Task item ->
Please output every entry below exactly as written, leaving out any pictures.
*** Opening of Data ***
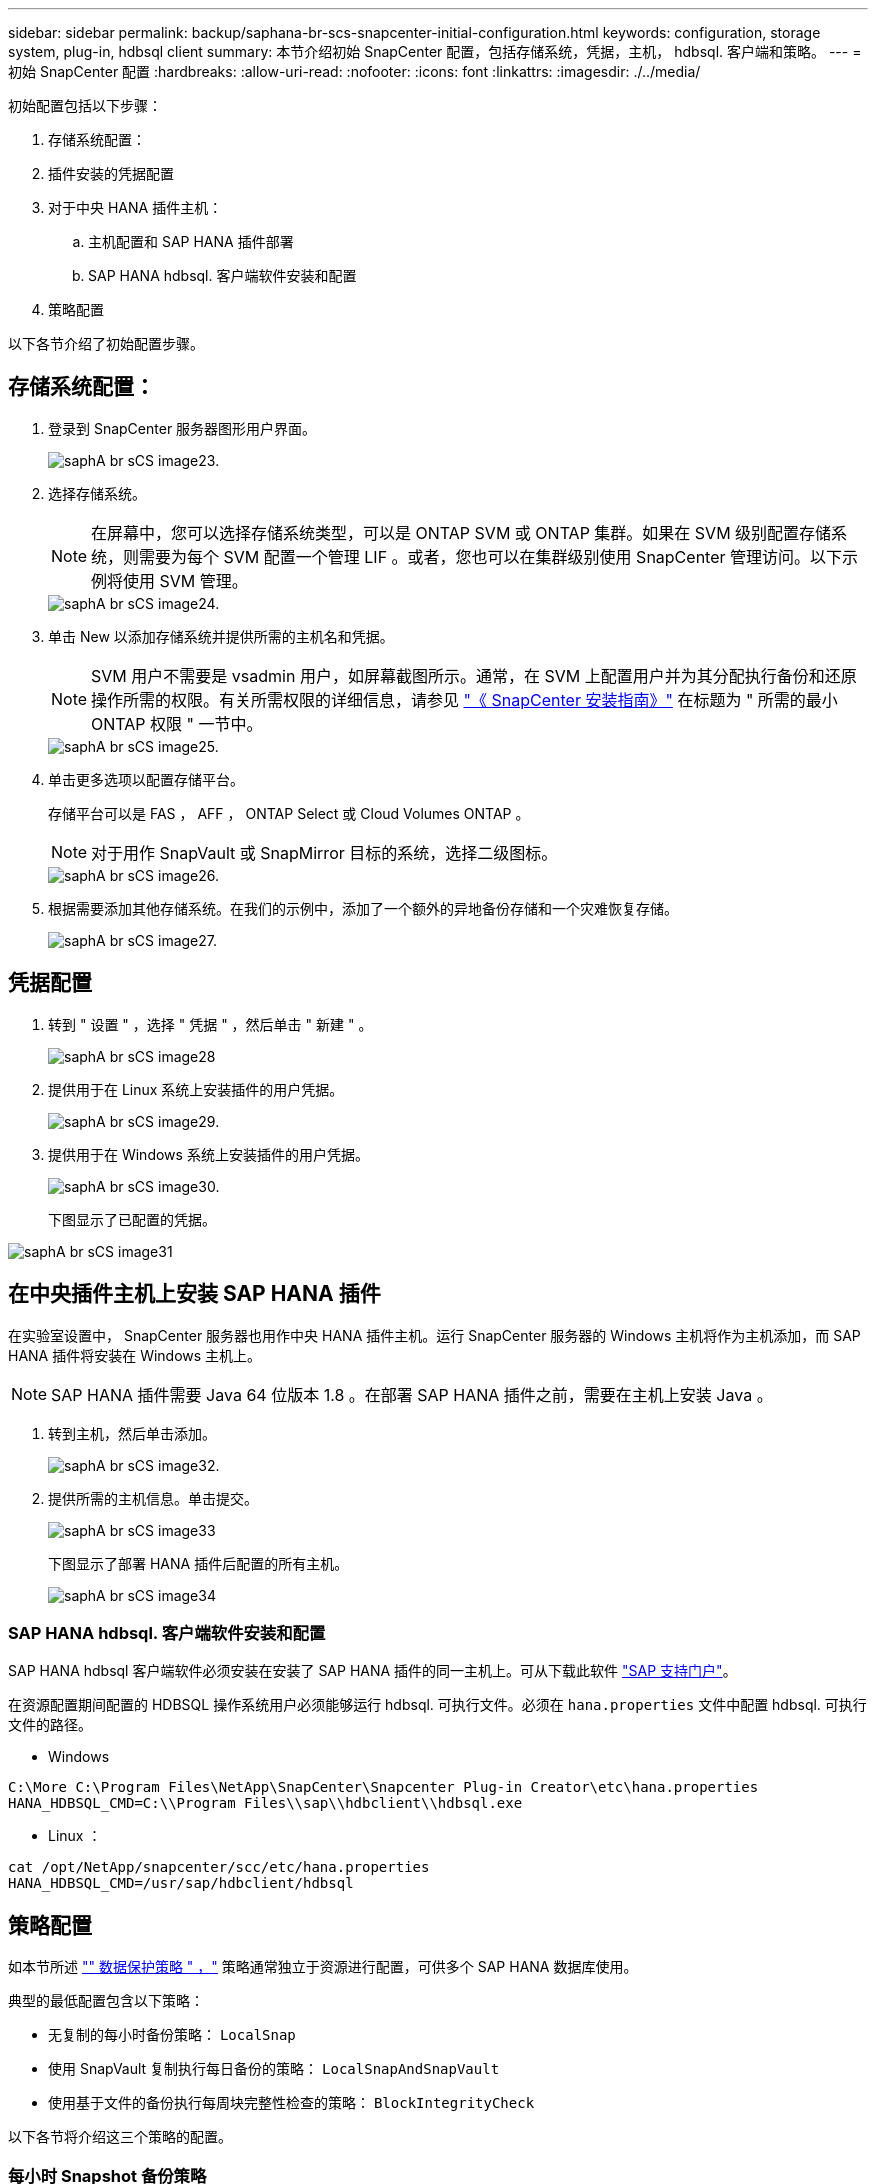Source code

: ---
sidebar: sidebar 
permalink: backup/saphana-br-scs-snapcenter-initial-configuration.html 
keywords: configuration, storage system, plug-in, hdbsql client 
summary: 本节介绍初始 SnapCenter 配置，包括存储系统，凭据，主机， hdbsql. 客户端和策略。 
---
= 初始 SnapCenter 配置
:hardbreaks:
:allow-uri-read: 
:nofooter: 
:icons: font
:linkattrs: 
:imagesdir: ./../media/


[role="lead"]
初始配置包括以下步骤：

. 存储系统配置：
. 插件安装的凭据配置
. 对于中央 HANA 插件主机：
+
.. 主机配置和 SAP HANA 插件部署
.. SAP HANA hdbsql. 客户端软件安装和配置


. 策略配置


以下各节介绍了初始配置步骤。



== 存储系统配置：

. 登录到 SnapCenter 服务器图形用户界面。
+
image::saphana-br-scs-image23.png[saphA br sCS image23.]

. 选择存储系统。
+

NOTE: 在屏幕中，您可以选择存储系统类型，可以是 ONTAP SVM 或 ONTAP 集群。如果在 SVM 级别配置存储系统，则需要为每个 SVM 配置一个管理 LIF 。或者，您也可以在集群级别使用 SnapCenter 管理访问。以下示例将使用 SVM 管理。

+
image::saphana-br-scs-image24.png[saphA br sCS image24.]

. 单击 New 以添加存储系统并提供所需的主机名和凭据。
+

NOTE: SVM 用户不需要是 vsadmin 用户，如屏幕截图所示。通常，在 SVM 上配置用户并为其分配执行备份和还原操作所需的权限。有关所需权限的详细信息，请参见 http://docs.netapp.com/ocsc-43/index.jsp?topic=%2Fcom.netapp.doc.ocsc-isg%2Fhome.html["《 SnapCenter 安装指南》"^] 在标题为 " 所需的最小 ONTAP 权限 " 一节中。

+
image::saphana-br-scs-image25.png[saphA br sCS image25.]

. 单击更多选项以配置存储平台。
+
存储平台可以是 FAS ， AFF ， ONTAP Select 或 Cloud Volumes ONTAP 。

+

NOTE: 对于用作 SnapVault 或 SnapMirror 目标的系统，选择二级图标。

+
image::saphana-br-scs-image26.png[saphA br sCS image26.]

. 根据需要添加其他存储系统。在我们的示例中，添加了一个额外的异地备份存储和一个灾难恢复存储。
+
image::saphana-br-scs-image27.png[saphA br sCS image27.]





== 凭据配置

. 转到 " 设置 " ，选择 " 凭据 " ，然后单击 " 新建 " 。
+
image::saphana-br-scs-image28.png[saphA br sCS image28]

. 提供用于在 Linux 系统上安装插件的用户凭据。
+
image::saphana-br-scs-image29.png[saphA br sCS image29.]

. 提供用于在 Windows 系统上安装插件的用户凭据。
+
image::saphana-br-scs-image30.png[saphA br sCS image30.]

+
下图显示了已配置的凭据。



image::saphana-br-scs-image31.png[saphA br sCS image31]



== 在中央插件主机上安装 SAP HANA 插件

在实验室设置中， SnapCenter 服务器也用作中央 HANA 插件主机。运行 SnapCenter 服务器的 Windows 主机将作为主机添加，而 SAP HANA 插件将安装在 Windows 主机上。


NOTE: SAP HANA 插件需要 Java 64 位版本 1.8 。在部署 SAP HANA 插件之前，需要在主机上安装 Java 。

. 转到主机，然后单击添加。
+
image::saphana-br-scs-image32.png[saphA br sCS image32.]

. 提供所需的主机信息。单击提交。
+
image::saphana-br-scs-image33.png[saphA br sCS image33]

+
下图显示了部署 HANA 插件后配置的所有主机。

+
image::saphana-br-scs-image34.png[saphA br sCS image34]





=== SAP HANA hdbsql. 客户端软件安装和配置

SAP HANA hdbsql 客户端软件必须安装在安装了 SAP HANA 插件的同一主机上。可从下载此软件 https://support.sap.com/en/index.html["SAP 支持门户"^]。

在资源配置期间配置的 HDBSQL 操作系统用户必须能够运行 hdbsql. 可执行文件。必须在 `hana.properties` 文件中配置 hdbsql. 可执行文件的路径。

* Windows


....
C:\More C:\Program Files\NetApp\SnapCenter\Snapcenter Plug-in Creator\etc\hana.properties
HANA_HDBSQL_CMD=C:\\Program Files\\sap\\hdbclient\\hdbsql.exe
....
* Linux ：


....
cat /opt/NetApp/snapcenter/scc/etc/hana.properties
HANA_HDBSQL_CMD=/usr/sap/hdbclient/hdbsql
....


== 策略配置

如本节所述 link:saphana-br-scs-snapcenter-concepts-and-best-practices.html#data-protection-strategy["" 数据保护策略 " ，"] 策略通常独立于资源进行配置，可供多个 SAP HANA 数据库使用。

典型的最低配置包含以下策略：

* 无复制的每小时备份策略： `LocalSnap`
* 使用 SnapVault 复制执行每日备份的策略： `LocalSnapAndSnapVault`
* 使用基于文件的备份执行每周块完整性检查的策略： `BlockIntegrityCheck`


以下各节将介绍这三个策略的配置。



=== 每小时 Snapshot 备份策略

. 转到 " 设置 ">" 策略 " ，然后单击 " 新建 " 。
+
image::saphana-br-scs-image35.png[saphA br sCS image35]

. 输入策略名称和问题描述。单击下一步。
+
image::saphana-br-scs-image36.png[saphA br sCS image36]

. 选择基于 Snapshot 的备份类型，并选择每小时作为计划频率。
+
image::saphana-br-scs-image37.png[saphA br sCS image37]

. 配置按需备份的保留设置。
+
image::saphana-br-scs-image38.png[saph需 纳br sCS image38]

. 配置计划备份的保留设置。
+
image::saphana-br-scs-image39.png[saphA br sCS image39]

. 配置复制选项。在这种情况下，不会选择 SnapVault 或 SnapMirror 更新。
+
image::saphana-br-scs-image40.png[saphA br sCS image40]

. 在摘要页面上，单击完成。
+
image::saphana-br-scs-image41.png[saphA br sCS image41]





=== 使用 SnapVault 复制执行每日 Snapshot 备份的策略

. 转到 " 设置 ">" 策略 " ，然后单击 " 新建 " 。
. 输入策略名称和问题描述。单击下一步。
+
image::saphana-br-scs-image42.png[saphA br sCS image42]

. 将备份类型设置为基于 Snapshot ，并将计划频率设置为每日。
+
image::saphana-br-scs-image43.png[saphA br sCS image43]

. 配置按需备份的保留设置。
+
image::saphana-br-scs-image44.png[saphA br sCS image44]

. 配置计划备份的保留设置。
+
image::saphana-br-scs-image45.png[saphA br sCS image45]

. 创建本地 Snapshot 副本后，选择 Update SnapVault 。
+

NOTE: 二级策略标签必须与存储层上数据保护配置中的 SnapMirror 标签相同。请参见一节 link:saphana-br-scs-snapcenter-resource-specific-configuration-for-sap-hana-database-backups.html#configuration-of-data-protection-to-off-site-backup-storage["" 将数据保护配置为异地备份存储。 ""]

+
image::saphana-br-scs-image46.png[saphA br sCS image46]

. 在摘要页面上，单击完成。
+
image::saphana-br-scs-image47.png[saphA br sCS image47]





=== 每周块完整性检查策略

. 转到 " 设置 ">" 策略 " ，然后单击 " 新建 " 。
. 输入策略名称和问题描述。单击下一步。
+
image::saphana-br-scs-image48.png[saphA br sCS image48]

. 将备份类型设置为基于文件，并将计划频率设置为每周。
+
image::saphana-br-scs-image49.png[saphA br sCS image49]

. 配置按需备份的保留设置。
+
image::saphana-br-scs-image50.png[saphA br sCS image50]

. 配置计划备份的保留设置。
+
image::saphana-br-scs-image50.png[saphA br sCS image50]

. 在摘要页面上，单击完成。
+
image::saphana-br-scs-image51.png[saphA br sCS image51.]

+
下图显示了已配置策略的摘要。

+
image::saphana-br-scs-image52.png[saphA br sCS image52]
*** Close of Data ***
Exercise solution ->
Source code

: ---
sidebar: sidebar 
permalink: backup/saphana-br-scs-snapcenter-initial-configuration.html 
keywords: configuration, storage system, plug-in, hdbsql client 
summary: 本节介绍初始 SnapCenter 配置，包括存储系统，凭据，主机， hdbsql. 客户端和策略。 
---
= 初始 SnapCenter 配置
:hardbreaks:
:allow-uri-read: 
:nofooter: 
:icons: font
:linkattrs: 
:imagesdir: ./../media/


[role="lead"]
初始配置包括以下步骤：

. 存储系统配置：
. 插件安装的凭据配置
. 对于中央 HANA 插件主机：
+
.. 主机配置和 SAP HANA 插件部署
.. SAP HANA hdbsql. 客户端软件安装和配置


. 策略配置


以下各节介绍了初始配置步骤。



== 存储系统配置：

. 登录到 SnapCenter 服务器图形用户界面。
+
image::saphana-br-scs-image23.png[saphA br sCS image23.]

. 选择存储系统。
+

NOTE: 在屏幕中，您可以选择存储系统类型，可以是 ONTAP SVM 或 ONTAP 集群。如果在 SVM 级别配置存储系统，则需要为每个 SVM 配置一个管理 LIF 。或者，您也可以在集群级别使用 SnapCenter 管理访问。以下示例将使用 SVM 管理。

+
image::saphana-br-scs-image24.png[saphA br sCS image24.]

. 单击 New 以添加存储系统并提供所需的主机名和凭据。
+

NOTE: SVM 用户不需要是 vsadmin 用户，如屏幕截图所示。通常，在 SVM 上配置用户并为其分配执行备份和还原操作所需的权限。有关所需权限的详细信息，请参见 http://docs.netapp.com/ocsc-43/index.jsp?topic=%2Fcom.netapp.doc.ocsc-isg%2Fhome.html["《 SnapCenter 安装指南》"^] 在标题为 " 所需的最小 ONTAP 权限 " 一节中。

+
image::saphana-br-scs-image25.png[saphA br sCS image25.]

. 单击更多选项以配置存储平台。
+
存储平台可以是 FAS ， AFF ， ONTAP Select 或 Cloud Volumes ONTAP 。

+

NOTE: 对于用作 SnapVault 或 SnapMirror 目标的系统，选择二级图标。

+
image::saphana-br-scs-image26.png[saphA br sCS image26.]

. 根据需要添加其他存储系统。在我们的示例中，添加了一个额外的异地备份存储和一个灾难恢复存储。
+
image::saphana-br-scs-image27.png[saphA br sCS image27.]





== 凭据配置

. 转到 " 设置 " ，选择 " 凭据 " ，然后单击 " 新建 " 。
+
image::saphana-br-scs-image28.png[saphA br sCS image28]

. 提供用于在 Linux 系统上安装插件的用户凭据。
+
image::saphana-br-scs-image29.png[saphA br sCS image29.]

. 提供用于在 Windows 系统上安装插件的用户凭据。
+
image::saphana-br-scs-image30.png[saphA br sCS image30.]

+
下图显示了已配置的凭据。



image::saphana-br-scs-image31.png[saphA br sCS image31]



== 在中央插件主机上安装 SAP HANA 插件

在实验室设置中， SnapCenter 服务器也用作中央 HANA 插件主机。运行 SnapCenter 服务器的 Windows 主机将作为主机添加，而 SAP HANA 插件将安装在 Windows 主机上。


NOTE: SAP HANA 插件需要 Java 64 位版本 1.8 。在部署 SAP HANA 插件之前，需要在主机上安装 Java 。

. 转到主机，然后单击添加。
+
image::saphana-br-scs-image32.png[saphA br sCS image32.]

. 提供所需的主机信息。单击提交。
+
image::saphana-br-scs-image33.png[saphA br sCS image33]

+
下图显示了部署 HANA 插件后配置的所有主机。

+
image::saphana-br-scs-image34.png[saphA br sCS image34]





=== SAP HANA hdbsql. 客户端软件安装和配置

SAP HANA hdbsql 客户端软件必须安装在安装了 SAP HANA 插件的同一主机上。可从下载此软件 https://support.sap.com/en/index.html["SAP 支持门户"^]。

在资源配置期间配置的 HDBSQL 操作系统用户必须能够运行 hdbsql. 可执行文件。必须在 `hana.properties` 文件中配置 hdbsql. 可执行文件的路径。

* Windows


....
C:\More C:\Program Files\NetApp\SnapCenter\Snapcenter Plug-in Creator\etc\hana.properties
HANA_HDBSQL_CMD=C:\\Program Files\\sap\\hdbclient\\hdbsql.exe
....
* Linux ：


....
cat /opt/NetApp/snapcenter/scc/etc/hana.properties
HANA_HDBSQL_CMD=/usr/sap/hdbclient/hdbsql
....


== 策略配置

如本节所述 link:saphana-br-scs-snapcenter-concepts-and-best-practices.html#data-protection-strategy["" 数据保护策略 " ，"] 策略通常独立于资源进行配置，可供多个 SAP HANA 数据库使用。

典型的最低配置包含以下策略：

* 无复制的每小时备份策略： `LocalSnap`
* 使用 SnapVault 复制执行每日备份的策略： `LocalSnapAndSnapVault`
* 使用基于文件的备份执行每周块完整性检查的策略： `BlockIntegrityCheck`


以下各节将介绍这三个策略的配置。



=== 每小时 Snapshot 备份策略

. 转到 " 设置 ">" 策略 " ，然后单击 " 新建 " 。
+
image::saphana-br-scs-image35.png[saphA br sCS image35]

. 输入策略名称和问题描述。单击下一步。
+
image::saphana-br-scs-image36.png[saphA br sCS image36]

. 选择基于 Snapshot 的备份类型，并选择每小时作为计划频率。
+
image::saphana-br-scs-image37.png[saphA br sCS image37]

. 配置按需备份的保留设置。
+
image::saphana-br-scs-image38.png[saph需 纳br sCS image38]

. 配置计划备份的保留设置。
+
image::saphana-br-scs-image39.png[saphA br sCS image39]

. 配置复制选项。在这种情况下，不会选择 SnapVault 或 SnapMirror 更新。
+
image::saphana-br-scs-image40.png[saphA br sCS image40]

. 在摘要页面上，单击完成。
+
image::saphana-br-scs-image41.png[saphA br sCS image41]





=== 使用 SnapVault 复制执行每日 Snapshot 备份的策略

. 转到 " 设置 ">" 策略 " ，然后单击 " 新建 " 。
. 输入策略名称和问题描述。单击下一步。
+
image::saphana-br-scs-image42.png[saphA br sCS image42]

. 将备份类型设置为基于 Snapshot ，并将计划频率设置为每日。
+
image::saphana-br-scs-image43.png[saphA br sCS image43]

. 配置按需备份的保留设置。
+
image::saphana-br-scs-image44.png[saphA br sCS image44]

. 配置计划备份的保留设置。
+
image::saphana-br-scs-image45.png[saphA br sCS image45]

. 创建本地 Snapshot 副本后，选择 Update SnapVault 。
+

NOTE: 二级策略标签必须与存储层上数据保护配置中的 SnapMirror 标签相同。请参见一节 link:saphana-br-scs-snapcenter-resource-specific-configuration-for-sap-hana-database-backups.html#configuration-of-data-protection-to-off-site-backup-storage["" 将数据保护配置为异地备份存储。 ""]

+
image::saphana-br-scs-image46.png[saphA br sCS image46]

. 在摘要页面上，单击完成。
+
image::saphana-br-scs-image47.png[saphA br sCS image47]





=== 每周块完整性检查策略

. 转到 " 设置 ">" 策略 " ，然后单击 " 新建 " 。
. 输入策略名称和问题描述。单击下一步。
+
image::saphana-br-scs-image48.png[saphA br sCS image48]

. 将备份类型设置为基于文件，并将计划频率设置为每周。
+
image::saphana-br-scs-image49.png[saphA br sCS image49]

. 配置按需备份的保留设置。
+
image::saphana-br-scs-image50.png[saphA br sCS image50]

. 配置计划备份的保留设置。
+
image::saphana-br-scs-image50.png[saphA br sCS image50]

. 在摘要页面上，单击完成。
+
image::saphana-br-scs-image51.png[saphA br sCS image51.]

+
下图显示了已配置策略的摘要。

+
image::saphana-br-scs-image52.png[saphA br sCS image52]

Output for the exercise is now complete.